[DOCUMENT TEXT Boundary: Start]

A completed Amtrak Acela trainset in the yard at the Alstom production facility in Hornell, N.Y., last summer. Heather Ainsworth/The Washington Post

Amtrak’s plan to roll out higher-speed trains in the Northeast Corridor this year has been derailed amid complications in completing testing of the new train sets along the route’s decrepit infrastructure.

New Acela trains scheduled to debut this fall need more analysis to ensure they can safely operate on the curvy and aging tracks between Washington and Boston, railroad officials said, saying the new trains are now slated to enter service in 2024, at least three years behind schedule.

The 28 Avelia Liberty high-speed trains, which will replace Amtrak’s existing Acela fleet, are part of a $2.5 billion investment supporting upgrades to passenger service through the nation’s busiest rail stations. The trains will come with improved safety, reliability, rider comfort and capacity, railroad officials said.

But their delivery has been snarled by multiple delays, including some stemming from unforeseen complexities in testing and computer simulation processes required by the Federal Railroad Administration. Amtrak and train manufacturer Alstom have cited some compatibility hiccups between the high-tech train, modeled after those in operation across Europe, and infrastructure that dates back 190 years in some areas.

The latest hurdle, officials said, involves testing the train’s wheels, particularly at higher speeds.

“The modeling of the wheel-to-track interface is particularly complex due to age, condition, and specific characteristics of Amtrak infrastructure on the Northeast corridor, and especially the existing tracks,” Alstom said in a statement.


The company said it has been “conducting extensive investigations” to ensure trains will operate safely in all conditions. It added: “We are confident that this extensive process will demonstrate the compatibility of the latest generation of high-speed technology with existing [Amtrak] infrastructure.”

[DOCUMENT TEXT Boundary: End]
[MATERIAL SUPPLIED Boundary: Start]

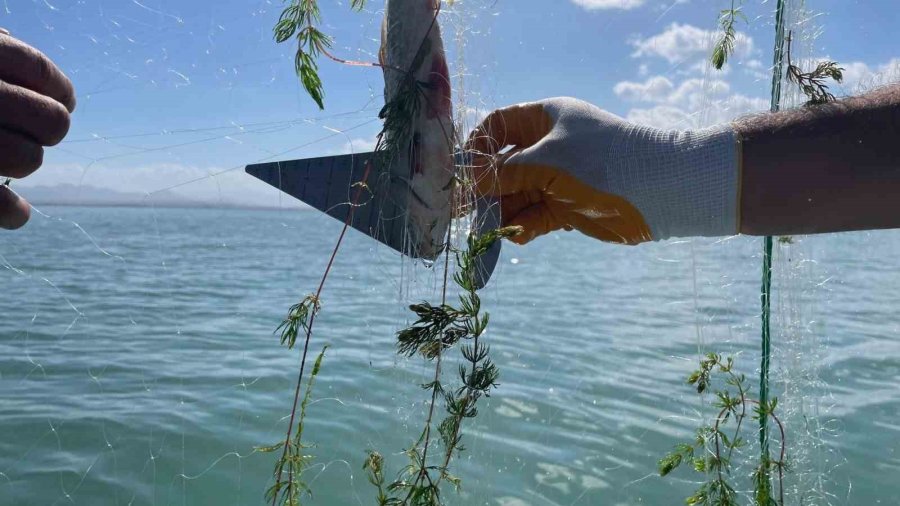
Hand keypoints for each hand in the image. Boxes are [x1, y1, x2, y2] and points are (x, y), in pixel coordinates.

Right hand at [0, 28, 74, 228]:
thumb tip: (22, 55)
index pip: (36, 68)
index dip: (59, 90)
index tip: (64, 101)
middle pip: (51, 121)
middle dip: (48, 128)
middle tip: (34, 129)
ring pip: (28, 159)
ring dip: (25, 161)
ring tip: (5, 154)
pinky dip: (11, 213)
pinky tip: (20, 212)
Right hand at [466, 98, 653, 244]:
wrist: (658, 190)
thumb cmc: (601, 161)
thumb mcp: (546, 162)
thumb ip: (503, 173)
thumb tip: (465, 181)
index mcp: (544, 119)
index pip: (497, 126)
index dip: (476, 147)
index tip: (459, 172)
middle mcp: (549, 145)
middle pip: (503, 166)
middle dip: (485, 189)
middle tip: (463, 212)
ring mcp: (558, 177)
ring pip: (518, 195)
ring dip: (502, 213)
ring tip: (488, 232)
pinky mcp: (568, 206)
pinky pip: (535, 215)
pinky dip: (524, 226)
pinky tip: (515, 235)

[MATERIAL SUPPLIED Boundary: End]

**WHAT THE TASK REQUIRES**
Could you quote, word for word, the stretch of the Acela train delay text from "Amtrak’s plan to" through "railroad officials said."?

**SOLVED EXERCISE**
Amtrak’s plan to roll out higher-speed trains in the Northeast Corridor this year has been derailed amid complications in completing testing of the new train sets along the route’s decrepit infrastructure.

New Acela trains scheduled to debut this fall need more analysis to ensure they can safely operate on the curvy and aging tracks between Washington and Boston, railroad officials said, saying the new trains are now slated to enter service in 2024, at least three years behind schedule.

The 28 Avelia Liberty high-speed trains, which will replace Amtrak’s existing Acela fleet, are part of a $2.5 billion investment supporting upgrades to passenger service through the nation’s busiest rail stations. The trains will come with improved safety, reliability, rider comfort and capacity, railroad officials said.